If replicas are not populated (i.e., the data doesn’t exist in the replica storage), MSC will automatically fall back to the source profile. This ensures that your application continues to work even if the replica synchronization hasn’t been completed or if some replicas are unavailable.

The fallback mechanism works seamlessly in the background. When you attempt to read from a replica that doesn’t contain the requested data, MSC will automatically try the next replica in priority order, and if all replicas fail, it will ultimately read from the source profile.

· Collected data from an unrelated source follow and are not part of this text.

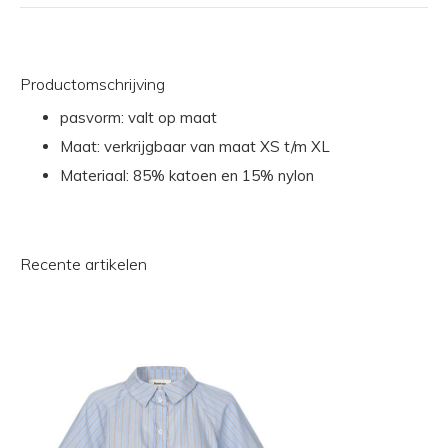
Productomschrijving
pasvorm: valt op maat
Maat: verkrijgbaar van maat XS t/m XL
Materiaal: 85% katoen en 15% nylon
Recente artikelen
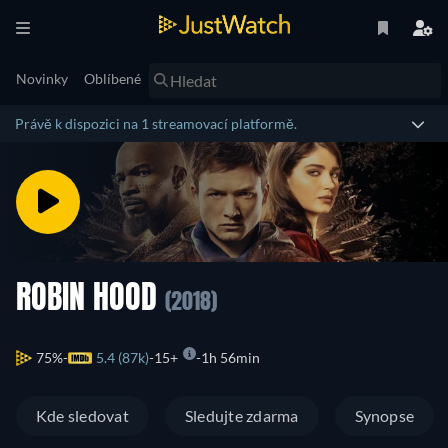
Novinky
Oblíbené
Právě k dispozici na 1 streamovací platformě.
ROBIN HOOD
(2018)
75%
5.4 (87k)
15+
1h 56min
Kde sledovat
Sledujte zdarma
Synopse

Additionally, MSC implements an async upload-on-miss strategy. When a read operation misses on any replica, MSC automatically uploads the object to replicas that are missing the data. This happens in background threads, so the caller doesn’t block.

This provides a robust, fault-tolerant system where your applications can continue operating normally regardless of the replica population status, while keeping replicas up-to-date opportunistically.

Best Practices¶

Latency-Sensitive Workloads

If your workload is latency-sensitive and the data source is geographically distant, choose a replica that is close to your compute resources. For optimal performance, prefer a parallel filesystem such as Lustre, which provides high-throughput, low-latency access for compute-intensive applications.

Network Throughput Optimization

To maximize network throughput when copying data from object storage to local shared filesystems or to other object storage systems, consider using the Rust Client in MSC. The Rust client offers significant performance improvements over Python clients such as boto3, making it ideal for large-scale data transfer operations.

Replica Synchronization Strategy

Populate replicas first using Mirror Data to Replicas before relying on the async upload-on-miss mechanism. While async upload-on-miss provides automatic fallback, it is not optimal compared to Mirror Data to Replicas, which leverages multiprocessing for significantly better performance during bulk data transfers.